**MATERIAL PROVIDED:**
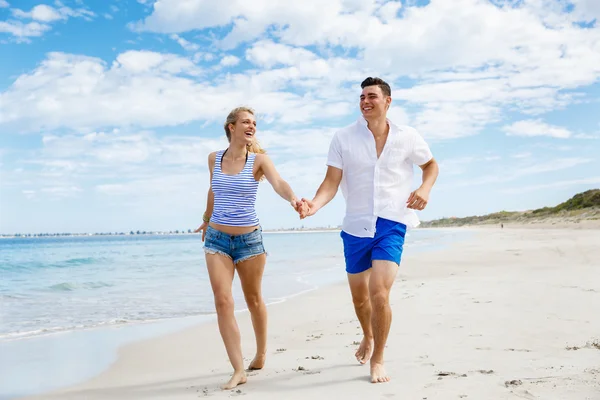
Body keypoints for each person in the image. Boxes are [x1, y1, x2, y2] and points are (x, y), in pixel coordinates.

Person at [298, 77, 439, 383]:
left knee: (379, 294)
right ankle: (368, 335)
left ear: (388, 101)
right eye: (361, 96)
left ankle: (379, 358)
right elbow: (331, 183)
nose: (365, 101)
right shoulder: (343, 138)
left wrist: (425, 188)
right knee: (360, 300)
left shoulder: (408, 136)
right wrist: (314, 206)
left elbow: (431, 166)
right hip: (355, 225)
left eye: (372, 96)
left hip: (392, 220)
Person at [195, 106, 306, 390]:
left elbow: (278, 183)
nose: (252, 126)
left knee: (254, 298)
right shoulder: (213, 158)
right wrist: (207, 220)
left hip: (249, 241)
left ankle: (261, 353)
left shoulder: (259, 160)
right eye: (246, 121)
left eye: (254, 123)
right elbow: (213, 190)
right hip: (217, 239)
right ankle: (237, 368)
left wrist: (294, 199)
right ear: (231, 127)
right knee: (223, 301)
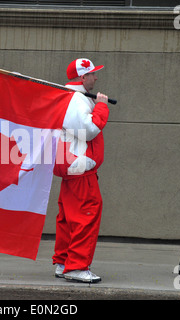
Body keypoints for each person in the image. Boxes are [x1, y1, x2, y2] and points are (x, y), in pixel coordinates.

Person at [52, 58, 109, 283]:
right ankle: (76, 267)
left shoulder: (70, 96)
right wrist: (102, 106)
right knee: (86, 215)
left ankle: (63, 262)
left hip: (72, 167)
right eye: (92, 74)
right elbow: (89, 130)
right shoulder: (76, 99)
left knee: (68, 218)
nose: (96, 77)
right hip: (80, 167)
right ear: (83, 77)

**EXERCISE PROMPT:** Quote all of the entries word for word, omitting any pictures.

**THE ANSWER:**
Body keypoints for each person in the image. Boxes are [x1, y1, x2, y2] and points are (x, y), in pixel coordinates.

Person at [298, 77, 439, 383]:
left knee: (379, 294)
right ankle: (368, 335)
left ear: (388, 101)
right eye: (361, 96)
left ankle: (379, 358)
right elbow: (331, 183)
nose: (365, 101)
right shoulder: (343, 138)
left wrist: (425, 188)
right knee: (360, 300)
left shoulder: (408, 136)
right wrist: (314, 206)
left elbow: (431, 166)
right hip: (355, 225)
left eye: (372, 96)
left hip: (392, 220)
Person at [195, 106, 306, 390]:
left elbow: (278, 183)
nose: (252, 126)
left knee: (254, 298)
right shoulder: (213, 158)
right wrist: (207, 220)
left hip: (249, 241)
left ankle: (261, 353)
left shoulder: (259, 160)
right eye: (246, 121)
left eye: (254, 123)
right elbow: (213, 190)
right hip: (217, 239)
right ankle: (237, 368)
left wrist: (294, 199)
right ear: (231, 127)
right knee: (223, 301)
Body keypoints for each person in the image. Boxes are [x1, y1, x2, y2] and points are (x, y), in pixel coordinates.

Person at [52, 58, 109, 283]:
right ankle: (76, 267)
left shoulder: (70, 96)
right wrist: (102, 106)
right knee: (86, 215)
left ankle: (63, 262)
left hip: (72, 167)
right eye: (92, 74)
right elbow: (89, 130)
right shoulder: (76, 99)
left knee: (68, 218)
nose: (96, 77)
right hip: (80, 167)
right ear: (83, 77)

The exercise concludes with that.